EDIT: Armstrong continues to claim cryptocurrency will fail:

https://www.armstrongeconomics.com/markets-by-sector/precious-metals/gold/gold-bitcoin/

Wish someone ask him nicely at his conference why can't he entertain the idea that nations will be powerless to stop the phenomenon of countries actually breaking away and leveraging Bitcoin to outcompete other nations. Jurisdictional arbitrage is in Bitcoin's favor, not in the favor of nations who want to enslave their own citizens!

Bitcoin is integral to the entire phenomenon of separation movements that he predicted.

Bitcoin provides a unified leverage for people to overtake nations.

And Bitcoin is more competitive than those nations which restrict economics by trying to enslave with their control of their own currencies.

I think it is important for Armstrong to understand the entire political phenomenon underway is globalization. The people are throwing the nation states into the garbage can. People are sick and tired of nation states hindering them, e.g. necessities of visas for migration for example.

Yes, not just the death of socialism...

Agreed. The people will demand Bitcoin and thus some nations will see that as an opportunity to compete against nations which are obstinate. This is another reason the West will decline perhaps if they are obstinate and too much regulation.

For example, Africa!

Armstrong will continue to focus on nations having the power to tax and thus banning crypto. What he does not understand is that they only had that power when the people were trapped by agriculture. They could not move their land. But now people can move their livelihood as it is all on the computer.

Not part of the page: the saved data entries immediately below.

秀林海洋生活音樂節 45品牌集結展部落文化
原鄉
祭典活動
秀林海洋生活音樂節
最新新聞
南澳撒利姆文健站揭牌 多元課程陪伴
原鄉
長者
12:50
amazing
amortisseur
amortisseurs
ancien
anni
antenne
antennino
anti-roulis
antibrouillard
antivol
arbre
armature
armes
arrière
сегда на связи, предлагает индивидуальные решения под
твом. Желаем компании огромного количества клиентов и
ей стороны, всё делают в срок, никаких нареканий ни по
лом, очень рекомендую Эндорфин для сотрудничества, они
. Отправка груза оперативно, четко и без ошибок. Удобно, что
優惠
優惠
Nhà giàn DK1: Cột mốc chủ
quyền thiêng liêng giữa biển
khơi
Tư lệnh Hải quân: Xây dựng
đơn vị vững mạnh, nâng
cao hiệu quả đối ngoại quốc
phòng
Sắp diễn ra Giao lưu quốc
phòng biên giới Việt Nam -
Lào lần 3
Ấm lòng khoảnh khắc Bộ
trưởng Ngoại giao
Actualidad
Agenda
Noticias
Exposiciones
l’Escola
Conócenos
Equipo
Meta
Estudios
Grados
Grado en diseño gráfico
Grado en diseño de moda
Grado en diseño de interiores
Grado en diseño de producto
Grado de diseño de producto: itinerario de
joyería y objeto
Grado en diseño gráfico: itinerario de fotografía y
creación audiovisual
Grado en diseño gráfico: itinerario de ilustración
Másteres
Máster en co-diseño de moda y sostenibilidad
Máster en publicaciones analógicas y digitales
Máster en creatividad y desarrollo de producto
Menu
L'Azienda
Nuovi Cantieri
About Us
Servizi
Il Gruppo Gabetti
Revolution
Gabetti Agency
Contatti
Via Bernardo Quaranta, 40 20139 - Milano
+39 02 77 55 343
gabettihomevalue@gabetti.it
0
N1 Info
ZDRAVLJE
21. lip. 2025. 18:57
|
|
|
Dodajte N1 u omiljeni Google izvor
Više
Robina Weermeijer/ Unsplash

Key point. Goes right back to theme of this blog of mine:

Bitcoin rises because land is becoming worthless

Smart, educated Africans don’t stay inside their own countries. They go any where in the world for their best opportunities. Ditto Filipinos. Ditto us. World is changing. Armstrong needs to open his eyes. The nation-states are competing for us, not the other way around!

And we see this fracturing of the nation states in the U.S.A. mid-term elections. As I predicted the Reps won Senate and the Dems won the House. The USA will move in gridlock and then fracture. The tax cuts will expire in 2025 because of either gridlock or the Dems will take back the Presidency but not the judiciary.

The USA is breaking apart. The liberals and conservatives are worlds apart. Our gridlock will open the door for Asia to outcompete us.